▶ [DIRECTIONS FOR THIS TASK]: Once you reach the line containing "Use the way", copy it and every line after it exactly, through the end of the data below.

▶ [Saved data entries]:
*** Begin section ***

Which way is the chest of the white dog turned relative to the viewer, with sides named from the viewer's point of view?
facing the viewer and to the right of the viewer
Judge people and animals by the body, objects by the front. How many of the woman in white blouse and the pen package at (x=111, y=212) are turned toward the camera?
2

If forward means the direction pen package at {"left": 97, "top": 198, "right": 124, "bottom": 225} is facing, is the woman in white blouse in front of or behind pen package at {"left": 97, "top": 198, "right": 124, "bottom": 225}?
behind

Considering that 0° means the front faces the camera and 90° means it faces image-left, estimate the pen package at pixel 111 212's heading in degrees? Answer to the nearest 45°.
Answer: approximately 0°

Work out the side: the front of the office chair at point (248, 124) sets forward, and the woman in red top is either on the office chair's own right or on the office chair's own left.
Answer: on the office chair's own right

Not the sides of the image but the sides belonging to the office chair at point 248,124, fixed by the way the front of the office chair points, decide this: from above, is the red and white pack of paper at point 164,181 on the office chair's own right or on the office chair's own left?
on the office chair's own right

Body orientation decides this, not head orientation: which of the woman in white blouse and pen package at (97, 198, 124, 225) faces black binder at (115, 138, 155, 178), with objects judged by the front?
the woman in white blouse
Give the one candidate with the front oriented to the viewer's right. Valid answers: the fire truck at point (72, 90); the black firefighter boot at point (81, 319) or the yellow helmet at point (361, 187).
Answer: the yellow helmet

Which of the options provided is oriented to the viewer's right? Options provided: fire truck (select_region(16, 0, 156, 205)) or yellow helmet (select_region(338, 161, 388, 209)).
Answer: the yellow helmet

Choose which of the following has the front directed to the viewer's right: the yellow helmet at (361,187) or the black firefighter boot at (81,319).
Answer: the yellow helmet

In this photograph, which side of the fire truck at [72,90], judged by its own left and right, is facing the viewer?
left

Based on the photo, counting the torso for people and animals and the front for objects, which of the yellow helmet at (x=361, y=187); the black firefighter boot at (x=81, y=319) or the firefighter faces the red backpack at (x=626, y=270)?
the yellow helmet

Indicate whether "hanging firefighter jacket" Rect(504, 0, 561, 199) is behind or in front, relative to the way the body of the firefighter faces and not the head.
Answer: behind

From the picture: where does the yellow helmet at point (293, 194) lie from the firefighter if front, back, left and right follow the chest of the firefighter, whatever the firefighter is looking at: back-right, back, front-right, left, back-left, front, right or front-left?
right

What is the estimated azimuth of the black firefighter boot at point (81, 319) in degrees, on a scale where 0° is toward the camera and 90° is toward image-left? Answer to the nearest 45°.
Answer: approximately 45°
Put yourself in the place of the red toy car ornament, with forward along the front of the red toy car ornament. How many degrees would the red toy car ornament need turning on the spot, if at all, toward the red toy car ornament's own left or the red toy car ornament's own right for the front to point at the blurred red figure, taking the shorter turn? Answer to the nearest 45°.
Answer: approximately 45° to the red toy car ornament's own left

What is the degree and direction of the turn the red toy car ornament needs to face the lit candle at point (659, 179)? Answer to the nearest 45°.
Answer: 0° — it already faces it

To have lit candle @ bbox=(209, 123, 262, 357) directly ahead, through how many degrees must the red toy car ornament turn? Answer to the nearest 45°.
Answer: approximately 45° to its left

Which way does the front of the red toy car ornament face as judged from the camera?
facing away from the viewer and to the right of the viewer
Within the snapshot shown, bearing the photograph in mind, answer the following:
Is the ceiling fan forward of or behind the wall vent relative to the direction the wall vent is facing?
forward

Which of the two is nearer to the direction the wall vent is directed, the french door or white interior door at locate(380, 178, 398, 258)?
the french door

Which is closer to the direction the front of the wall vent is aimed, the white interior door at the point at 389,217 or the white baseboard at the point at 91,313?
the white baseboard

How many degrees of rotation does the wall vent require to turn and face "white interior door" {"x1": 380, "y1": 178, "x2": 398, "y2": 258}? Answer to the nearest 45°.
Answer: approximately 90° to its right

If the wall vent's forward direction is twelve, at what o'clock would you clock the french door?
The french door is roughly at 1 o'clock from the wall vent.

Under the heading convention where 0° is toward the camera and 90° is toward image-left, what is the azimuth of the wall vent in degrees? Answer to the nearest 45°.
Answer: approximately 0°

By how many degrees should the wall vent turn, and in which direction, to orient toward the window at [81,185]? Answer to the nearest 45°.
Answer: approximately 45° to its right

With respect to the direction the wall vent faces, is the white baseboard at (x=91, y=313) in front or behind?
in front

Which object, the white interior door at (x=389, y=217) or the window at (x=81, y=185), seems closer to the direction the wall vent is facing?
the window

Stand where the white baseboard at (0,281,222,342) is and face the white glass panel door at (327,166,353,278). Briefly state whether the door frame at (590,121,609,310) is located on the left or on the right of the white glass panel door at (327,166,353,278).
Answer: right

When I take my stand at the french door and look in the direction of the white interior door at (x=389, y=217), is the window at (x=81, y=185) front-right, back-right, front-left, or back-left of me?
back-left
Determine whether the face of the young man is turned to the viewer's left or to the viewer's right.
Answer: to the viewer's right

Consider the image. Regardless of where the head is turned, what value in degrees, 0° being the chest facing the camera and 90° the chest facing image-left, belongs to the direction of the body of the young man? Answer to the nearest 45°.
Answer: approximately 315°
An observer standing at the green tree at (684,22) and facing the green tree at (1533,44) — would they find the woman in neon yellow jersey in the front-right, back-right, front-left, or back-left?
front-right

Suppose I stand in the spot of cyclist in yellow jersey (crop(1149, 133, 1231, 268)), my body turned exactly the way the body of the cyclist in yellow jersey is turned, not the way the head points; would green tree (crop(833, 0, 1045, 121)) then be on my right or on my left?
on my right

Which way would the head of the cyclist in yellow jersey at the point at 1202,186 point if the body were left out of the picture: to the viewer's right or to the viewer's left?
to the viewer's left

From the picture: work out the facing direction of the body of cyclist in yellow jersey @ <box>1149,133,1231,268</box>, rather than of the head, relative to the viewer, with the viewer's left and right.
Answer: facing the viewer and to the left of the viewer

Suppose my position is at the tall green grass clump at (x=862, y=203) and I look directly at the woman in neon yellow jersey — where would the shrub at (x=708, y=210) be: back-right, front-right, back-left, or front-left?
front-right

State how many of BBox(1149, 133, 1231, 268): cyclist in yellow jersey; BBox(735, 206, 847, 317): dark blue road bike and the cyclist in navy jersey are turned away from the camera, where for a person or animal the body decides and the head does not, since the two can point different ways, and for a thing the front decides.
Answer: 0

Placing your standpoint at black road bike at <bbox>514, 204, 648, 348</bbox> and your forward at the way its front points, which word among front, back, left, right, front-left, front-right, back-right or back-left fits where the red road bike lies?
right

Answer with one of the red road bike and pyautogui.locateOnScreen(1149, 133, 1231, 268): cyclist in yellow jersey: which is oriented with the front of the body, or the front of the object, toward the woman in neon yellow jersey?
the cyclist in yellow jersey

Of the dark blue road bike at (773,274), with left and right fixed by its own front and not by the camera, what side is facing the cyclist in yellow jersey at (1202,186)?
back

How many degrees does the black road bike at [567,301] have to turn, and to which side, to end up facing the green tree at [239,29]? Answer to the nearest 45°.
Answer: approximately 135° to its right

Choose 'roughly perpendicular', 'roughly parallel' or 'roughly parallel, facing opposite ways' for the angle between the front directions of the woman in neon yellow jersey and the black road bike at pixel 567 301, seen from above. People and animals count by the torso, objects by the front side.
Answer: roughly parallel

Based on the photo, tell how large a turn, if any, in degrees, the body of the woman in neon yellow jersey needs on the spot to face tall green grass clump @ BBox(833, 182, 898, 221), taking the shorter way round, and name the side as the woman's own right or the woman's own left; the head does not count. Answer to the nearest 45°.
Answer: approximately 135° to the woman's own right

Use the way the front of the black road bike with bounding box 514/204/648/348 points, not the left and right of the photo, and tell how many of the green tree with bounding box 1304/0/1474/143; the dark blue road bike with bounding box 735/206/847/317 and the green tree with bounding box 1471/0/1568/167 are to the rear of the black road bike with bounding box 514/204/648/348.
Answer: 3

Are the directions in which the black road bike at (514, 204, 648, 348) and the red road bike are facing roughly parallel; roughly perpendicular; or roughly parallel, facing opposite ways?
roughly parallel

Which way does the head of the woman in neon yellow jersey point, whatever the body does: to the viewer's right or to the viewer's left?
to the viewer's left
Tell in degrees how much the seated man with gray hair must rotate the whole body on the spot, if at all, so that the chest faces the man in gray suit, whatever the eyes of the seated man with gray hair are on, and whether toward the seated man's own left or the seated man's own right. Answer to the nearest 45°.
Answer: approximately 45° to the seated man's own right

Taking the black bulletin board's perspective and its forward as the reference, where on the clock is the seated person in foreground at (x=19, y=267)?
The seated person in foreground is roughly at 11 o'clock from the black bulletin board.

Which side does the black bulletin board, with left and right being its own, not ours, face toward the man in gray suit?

*** End section ***

▶ [RESPONSE BOX]:
Use the way the front of the black road bike with bounding box 514/204/648/348 points, not the left and right of the photo, and tell how many of the green tree with bounding box 1304/0/1474/143; the dark blue road bike with bounding box 735/206/847/317 and the green tree with bounding box 1471/0/1568/167 are to the rear of the black road bike with bounding box 514/204/648/348.
Answer: 3

Are the directions in which the black road bike at (514, 204, 648, 348) and the red road bike are facing roughly parallel; roughly perpendicular; or roughly parallel, facing opposite ways?
roughly parallel

Which way does the head of the woman in neon yellow jersey point, whatever the body does: to the viewer's right or to the viewer's left?
to the viewer's left
Tell in degrees how much the seated man with gray hair must rotate the whole body on the spot, if at all, so that the chest faces the man in gray suit, whatever the eyes of the seated man with gray hair are on, and whether toward the seated man's own left or the seated man's own right. Answer to the nearest 45°.
Answer: approximately 45° to the seated man's own right

Taking the black bulletin board's perspective and its forward as the reference, where on the clock is the seated person in foreground at (x=19, y=267)?
The seated person in foreground is roughly at 11 o'clock from the black bulletin board.

Which side does the black bulletin board, with left and right being its own, not ours, face toward the man in gray suit?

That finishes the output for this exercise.